Jacques Goulet, President of Health and Wealth at Mercer, stresses the need for countries to address sustainability when considering pension reform. “Increasing life expectancies and low investment returns are having significant long-term impacts on the ability of many systems around the world to deliver adequate retirement benefits both now and into the future,” Mr Goulet says.

“These pressures have alerted policy makers to the growing importance of intergenerational equity issues.” Mr Goulet says Japan, Austria, Italy, and France are examples of developed economies whose pension systems don’t represent a sustainable model that will support current and future generations in their old age. “This is due to a combination of factors including a lack of assets set aside for the future, low labour force participation at older ages, and significant demographic changes towards an ageing population,” says Mr Goulet. “If left unchanged, these systems will create societal pressures where pension benefits are not distributed equally between generations.”

Author of the report and Senior Partner at Mercer, Dr David Knox, says it’s not all doom and gloom; every country can be taking action now to move towards a better pension system. “The primary objective of the Index is to benchmark each country’s retirement income system so we can learn to understand what best practice may look like, both now and into the future,” says Dr Knox. “From our research, it is clear which countries are leading the way in providing sustainable pension systems with adequate benefits and what others can learn from them to improve. Denmark, Netherlands, and Australia are three such countries which, whilst taking different approaches depending on their starting point, adopt a strong multi-pillar approach as highlighted in the Index.”
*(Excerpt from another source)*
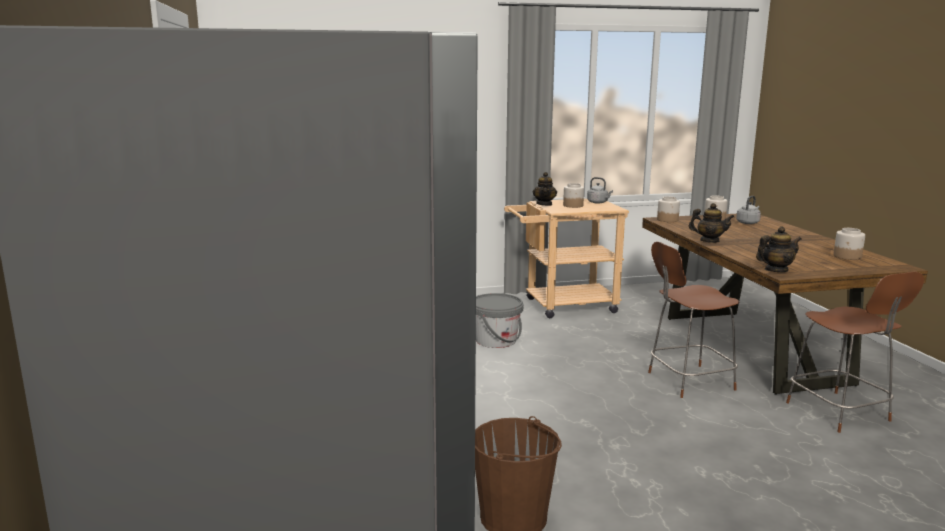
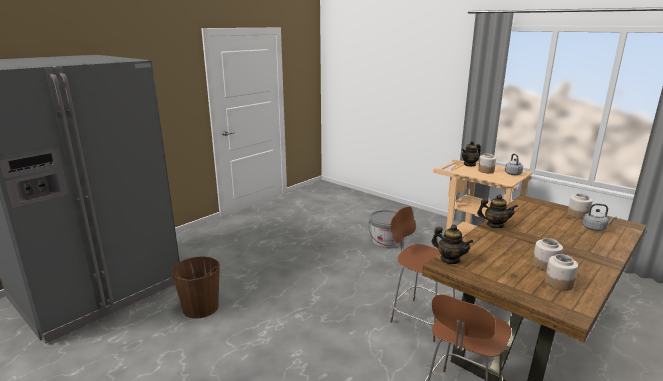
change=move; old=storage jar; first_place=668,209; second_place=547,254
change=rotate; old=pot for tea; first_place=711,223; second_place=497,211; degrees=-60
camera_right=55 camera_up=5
Professor Edward Buckingham at the Australian Centre for Financial Studies says that the report tells us that Australia’s pension system is good but there is room for improvement. “Without the immigration of young people from other countries our ageing locally-born population would face significant challenges funding their retirement. The reason is simply that as we live longer, healthcare and public service costs will escalate and our society, like others, will face pressure to fund the needs of the old at the expense of the young.

Optimising the use of savings set aside for retirement is a perennial responsibility that demands strategic improvement of pension systems worldwide,” says Professor Buckingham. “Besides demographic constraints the various frameworks we create to guide investment decisions include moral and ethical dimensions that will shape the nature of wealth creation and transfer. This report contributes a uniquely global survey which provides a basis for articulating the merits and faults of many different approaches to these challenges.”